Goodrich Petroleum Gains on Tuscaloosa Well Output: Dallas Mover

Goodrich Petroleum Co., an independent oil and natural gas producer with properties in five states, rose the most in more than four years after a well in the Tuscaloosa Marine Shale began producing the equivalent of 1,250 barrels of crude a day.

Goodrich increased 18 percent to $12.56 at the close in New York, the most since Nov. 21, 2008.

Goodrich’s Crosby 12H-1 well in Wilkinson County, Mississippi, had initial production of 1,050 barrels of oil a day and 469,000 cubic feet of gas, according to a statement today. Encana Corp. and Contango Oil & Gas Co. each own a 25 percent working interest in the well.
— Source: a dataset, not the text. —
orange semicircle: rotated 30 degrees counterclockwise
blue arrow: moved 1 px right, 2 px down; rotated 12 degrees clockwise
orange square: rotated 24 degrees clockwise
“We think this is a solid well for Goodrich,” Michael Hall, an analyst for Robert W. Baird & Co., wrote in a note to clients. It’s the company’s second operated well in the Tuscaloosa, and its first successful well, he said in an e-mail.

The Tuscaloosa, a dense rock formation similar in age to the Eagle Ford Shale in Texas, lies as much as 15,000 feet (4,570 meters) below parts of Louisiana and Mississippi, and may hold 7 billion barrels of oil, according to the Louisiana Department of Natural Resources. Like other shale formations, it requires a combination of horizontal drilling and hydraulic fracturing to release the trapped oil and gas.

Other companies exploring the Tuscaloosa formation include Devon Energy Inc. and EOG Resources Inc.